任务
请接着下文那篇卢卡斯定理模板题解的结尾续写下去。

文档正文
╔══
【模板】卢卡斯定理

题意简述

给定n,m,p (\( 1 <= n,m,p <= 10^5 \))
求 \(C_{n+m}^{m}\ mod\ p \)

题解思路

Lucas定理
\(C^a_b\equiv C^{\lfloor{a / p}\rfloor}_{\lfloor{b / p}\rfloor} \times C^{a\mod p}_{b\mod p} \left(mod\ p\right) \)

代码

#include <cstdio>
#include <algorithm>
typedef long long ll;
int T, n, m, p, l;
int fac[101000], ifac[101000];
int ksm(int x, int y, int s = 1)
{
	for (register int i = y; i; i >>= 1, x = (ll)x * x % p)
		if (i & 1)
			s = (ll)s * x % p;
	return s;
}
int C(int x, int y)
╚══
所示记录
╔══
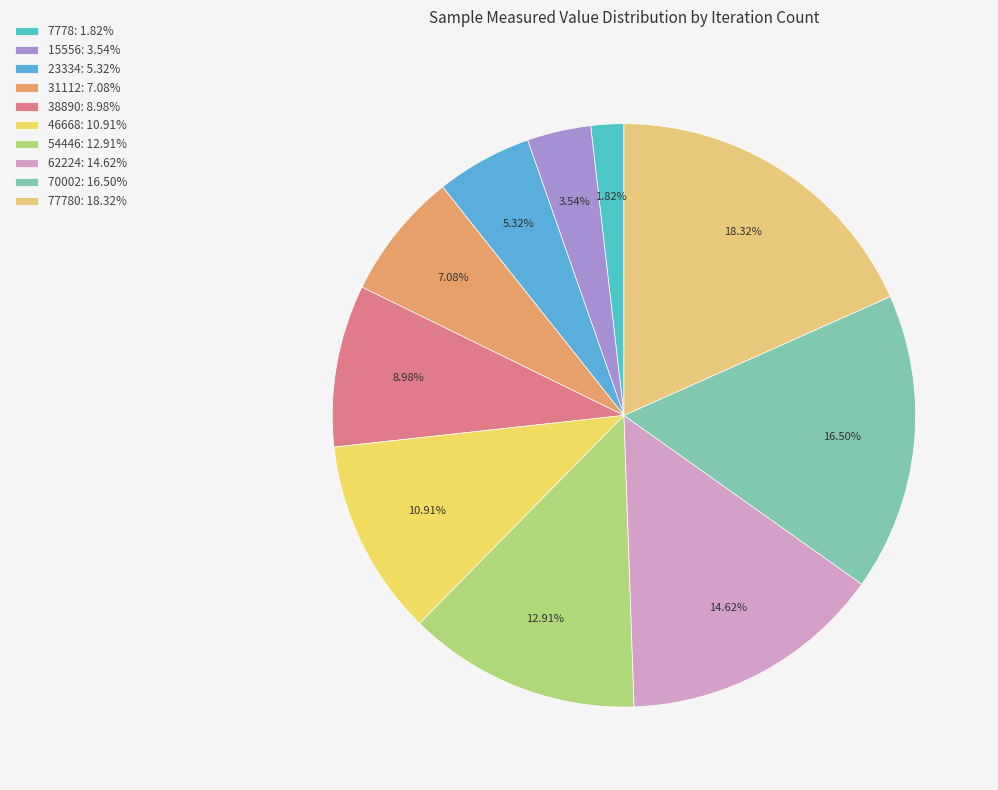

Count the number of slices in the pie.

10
╚══
╔══
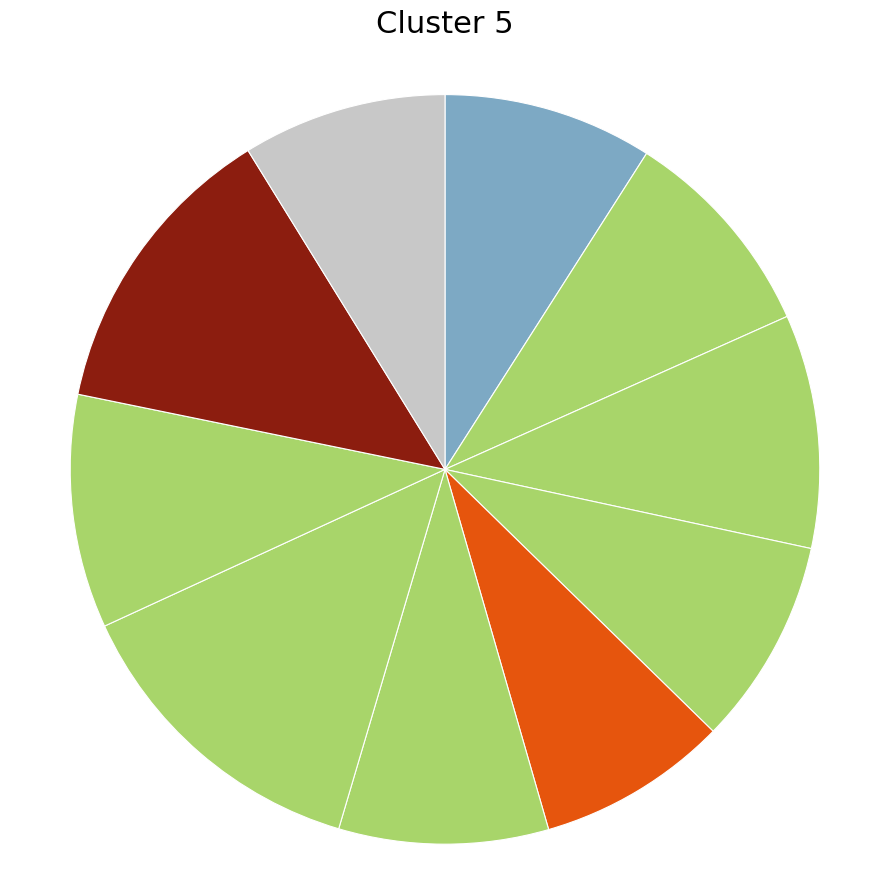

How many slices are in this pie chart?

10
╚══
任务解答
{
	if (y > x) return 0;
	if (x == y) return 1;
	if (x > p || y > p) return (ll)C(x / p, y / p) * C(x % p, y % p) % p;
	return (ll)fac[x] * ifac[x - y] % p * ifac[y] % p;
}
int main()
{
	scanf("%d", &T);
	while (T--)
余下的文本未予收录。